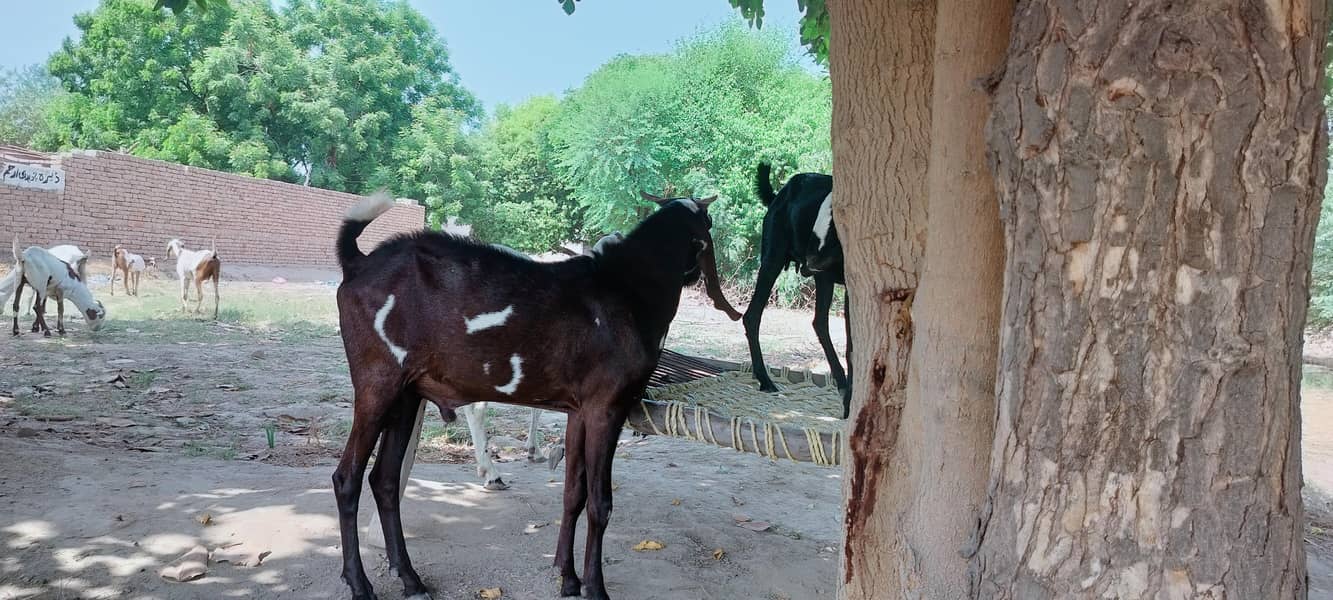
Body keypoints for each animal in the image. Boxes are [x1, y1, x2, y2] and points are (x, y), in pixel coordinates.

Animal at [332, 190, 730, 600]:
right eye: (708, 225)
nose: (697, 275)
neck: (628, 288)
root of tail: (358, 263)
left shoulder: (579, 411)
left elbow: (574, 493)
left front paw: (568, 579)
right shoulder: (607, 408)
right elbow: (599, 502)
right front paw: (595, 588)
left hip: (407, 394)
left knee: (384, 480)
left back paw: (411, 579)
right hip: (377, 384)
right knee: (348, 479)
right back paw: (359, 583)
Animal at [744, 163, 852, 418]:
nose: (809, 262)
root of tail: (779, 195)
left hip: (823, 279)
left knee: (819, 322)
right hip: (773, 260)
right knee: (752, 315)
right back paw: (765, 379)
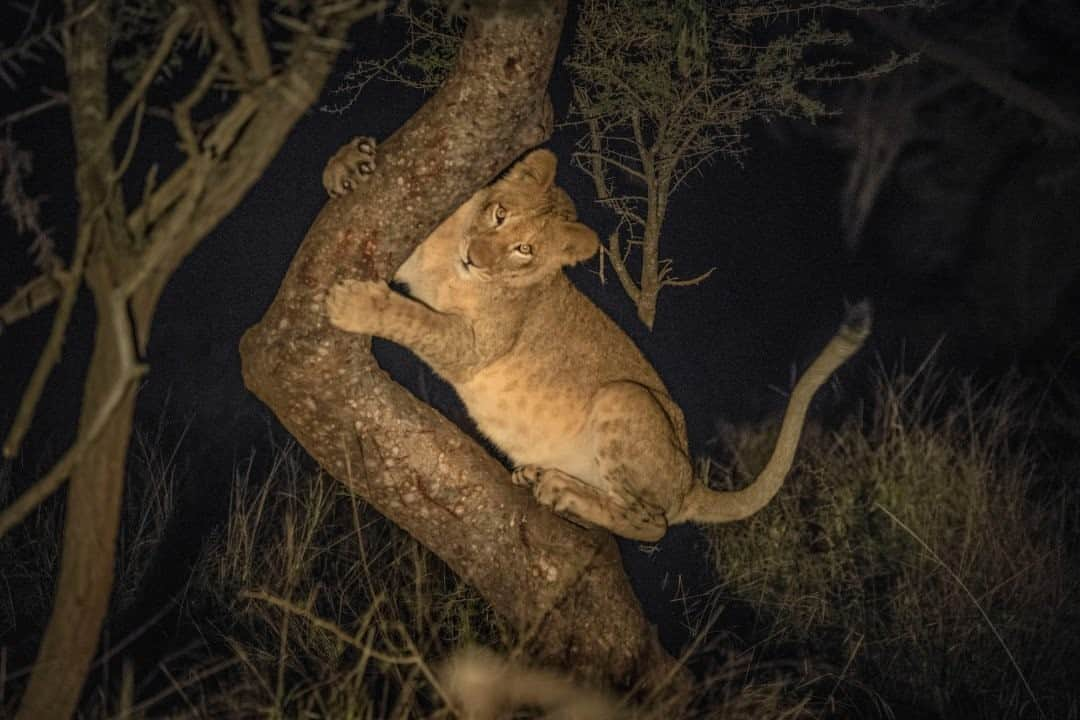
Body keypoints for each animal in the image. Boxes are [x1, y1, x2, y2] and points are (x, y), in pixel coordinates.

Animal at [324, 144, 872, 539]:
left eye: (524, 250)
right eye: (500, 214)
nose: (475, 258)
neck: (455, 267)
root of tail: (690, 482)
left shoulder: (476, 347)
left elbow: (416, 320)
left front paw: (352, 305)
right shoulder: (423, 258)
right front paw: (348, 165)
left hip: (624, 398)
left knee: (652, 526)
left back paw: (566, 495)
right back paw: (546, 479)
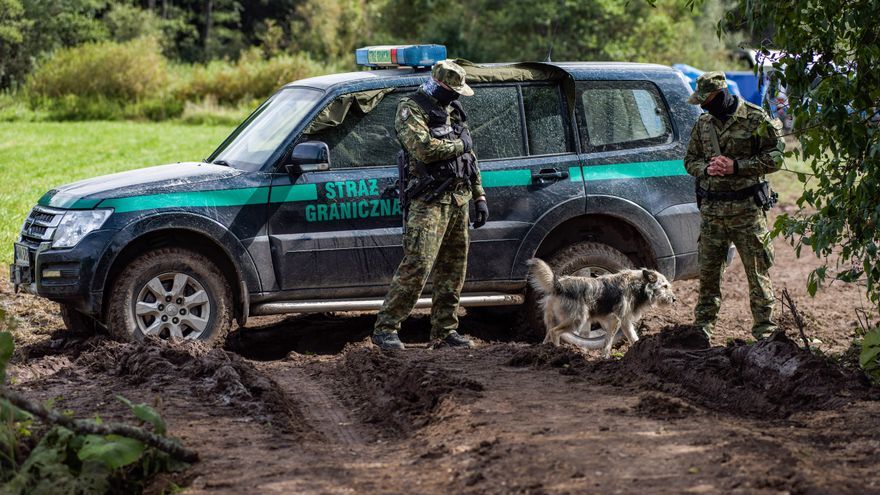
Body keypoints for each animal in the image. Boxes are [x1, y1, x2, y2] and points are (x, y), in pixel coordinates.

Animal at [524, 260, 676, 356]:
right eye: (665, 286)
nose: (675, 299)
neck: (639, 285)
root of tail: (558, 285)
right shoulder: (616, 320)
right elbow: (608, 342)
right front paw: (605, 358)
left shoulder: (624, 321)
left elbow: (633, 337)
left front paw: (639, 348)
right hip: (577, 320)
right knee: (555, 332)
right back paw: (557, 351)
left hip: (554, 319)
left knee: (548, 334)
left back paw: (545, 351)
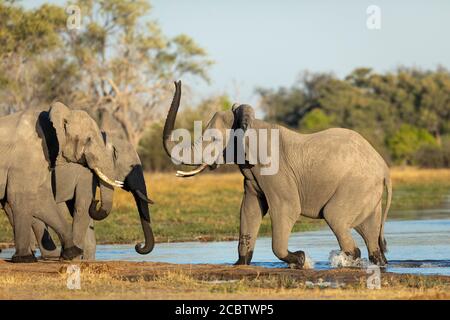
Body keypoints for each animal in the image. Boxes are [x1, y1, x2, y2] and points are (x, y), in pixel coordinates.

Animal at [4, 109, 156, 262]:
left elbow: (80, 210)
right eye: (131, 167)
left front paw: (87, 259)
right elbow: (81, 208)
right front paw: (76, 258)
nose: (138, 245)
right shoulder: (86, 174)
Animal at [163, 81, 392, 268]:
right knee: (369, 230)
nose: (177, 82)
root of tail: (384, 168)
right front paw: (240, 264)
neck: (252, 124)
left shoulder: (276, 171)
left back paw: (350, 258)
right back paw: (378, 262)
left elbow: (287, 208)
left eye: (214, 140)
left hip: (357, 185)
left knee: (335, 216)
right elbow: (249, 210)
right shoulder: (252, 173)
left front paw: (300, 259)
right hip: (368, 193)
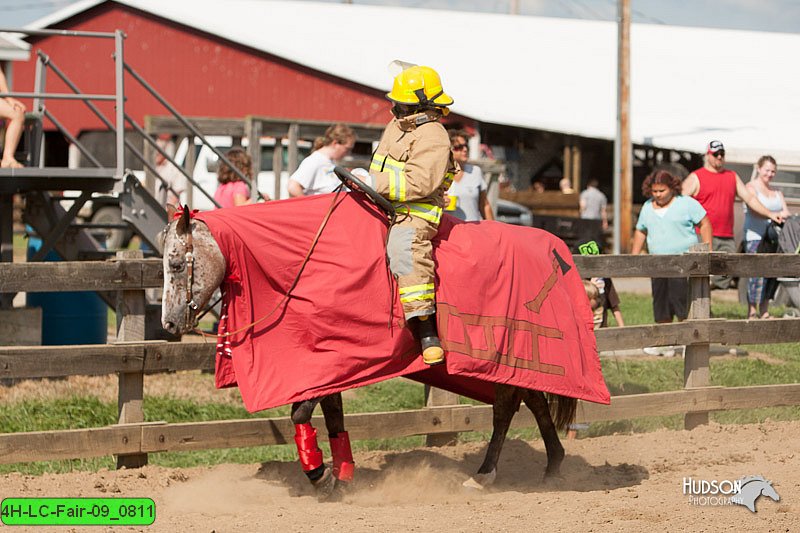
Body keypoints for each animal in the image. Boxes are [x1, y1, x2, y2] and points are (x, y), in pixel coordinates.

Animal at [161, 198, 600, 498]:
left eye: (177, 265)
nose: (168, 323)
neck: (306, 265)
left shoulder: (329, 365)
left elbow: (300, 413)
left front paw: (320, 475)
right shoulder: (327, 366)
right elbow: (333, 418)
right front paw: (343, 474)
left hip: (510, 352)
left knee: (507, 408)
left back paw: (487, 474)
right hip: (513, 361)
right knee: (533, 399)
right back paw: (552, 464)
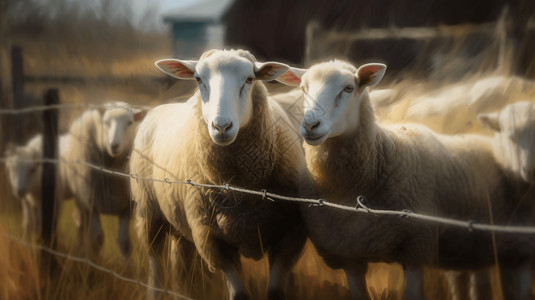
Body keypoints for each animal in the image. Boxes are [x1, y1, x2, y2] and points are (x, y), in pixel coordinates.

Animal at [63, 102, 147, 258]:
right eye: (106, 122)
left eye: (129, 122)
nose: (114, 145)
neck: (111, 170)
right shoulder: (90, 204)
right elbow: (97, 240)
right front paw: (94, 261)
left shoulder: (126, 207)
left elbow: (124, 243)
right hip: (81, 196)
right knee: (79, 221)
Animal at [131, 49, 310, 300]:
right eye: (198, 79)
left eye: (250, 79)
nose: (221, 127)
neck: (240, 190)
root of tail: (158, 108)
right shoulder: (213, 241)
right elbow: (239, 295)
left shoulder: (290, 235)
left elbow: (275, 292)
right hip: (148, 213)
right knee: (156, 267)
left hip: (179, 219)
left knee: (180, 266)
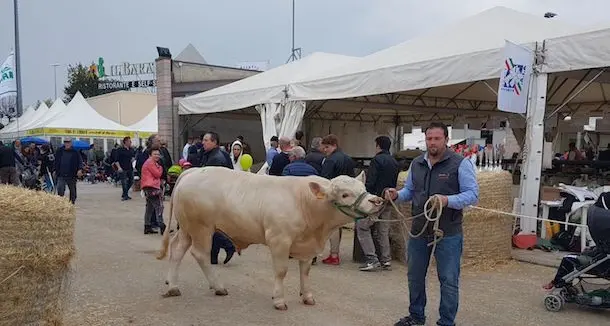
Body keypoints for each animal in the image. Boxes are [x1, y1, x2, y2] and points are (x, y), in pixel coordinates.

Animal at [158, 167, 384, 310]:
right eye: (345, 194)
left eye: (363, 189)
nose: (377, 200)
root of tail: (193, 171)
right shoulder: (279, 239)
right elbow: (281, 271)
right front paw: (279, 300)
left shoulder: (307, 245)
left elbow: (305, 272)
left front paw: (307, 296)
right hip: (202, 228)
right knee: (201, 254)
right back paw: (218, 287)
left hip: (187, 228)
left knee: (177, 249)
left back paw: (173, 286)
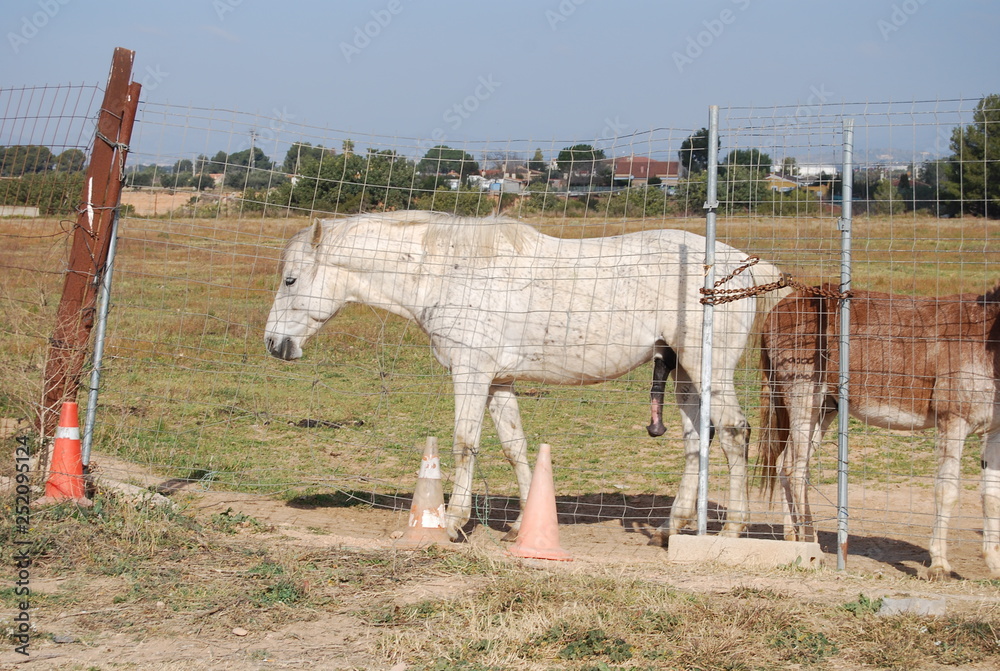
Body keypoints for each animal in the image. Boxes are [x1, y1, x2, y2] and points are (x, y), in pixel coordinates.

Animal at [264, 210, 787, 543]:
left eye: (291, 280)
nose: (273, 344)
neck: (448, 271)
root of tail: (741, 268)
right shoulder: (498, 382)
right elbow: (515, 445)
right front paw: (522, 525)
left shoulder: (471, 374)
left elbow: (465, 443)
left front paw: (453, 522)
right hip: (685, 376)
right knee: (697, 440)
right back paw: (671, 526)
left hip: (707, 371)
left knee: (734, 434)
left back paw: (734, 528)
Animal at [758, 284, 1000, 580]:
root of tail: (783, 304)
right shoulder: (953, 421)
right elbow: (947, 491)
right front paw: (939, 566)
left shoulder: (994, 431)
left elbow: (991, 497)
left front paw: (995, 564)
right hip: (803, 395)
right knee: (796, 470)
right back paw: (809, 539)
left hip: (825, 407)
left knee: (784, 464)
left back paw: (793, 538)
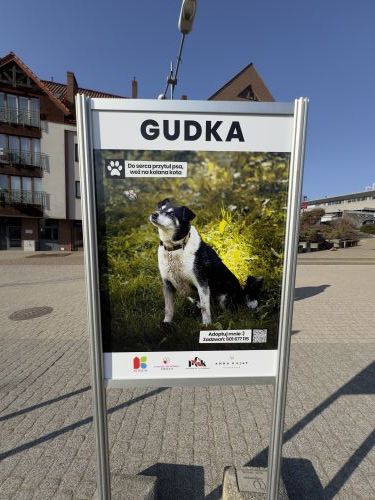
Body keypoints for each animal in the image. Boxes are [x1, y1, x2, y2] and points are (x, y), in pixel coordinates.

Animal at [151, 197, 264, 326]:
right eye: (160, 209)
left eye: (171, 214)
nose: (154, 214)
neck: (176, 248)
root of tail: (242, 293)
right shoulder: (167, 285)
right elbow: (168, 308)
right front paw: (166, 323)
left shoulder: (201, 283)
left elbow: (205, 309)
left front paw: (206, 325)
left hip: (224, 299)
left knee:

□ □ □ □ □ □ □

_Directions for this task_: Show all lines from the entries that hold "root".

_Solution to the exercise_:
root of tail: (358, 263)
root of tail: (779, 195)
root of tail: (690, 482)
root of tail: (558, 285)
root of tail: (384, 168)
root of tail: (158, 108)
root of tail: (193, 171)
root of tail: (741, 268)
root of tail: (783, 304)
root of tail: (242, 293)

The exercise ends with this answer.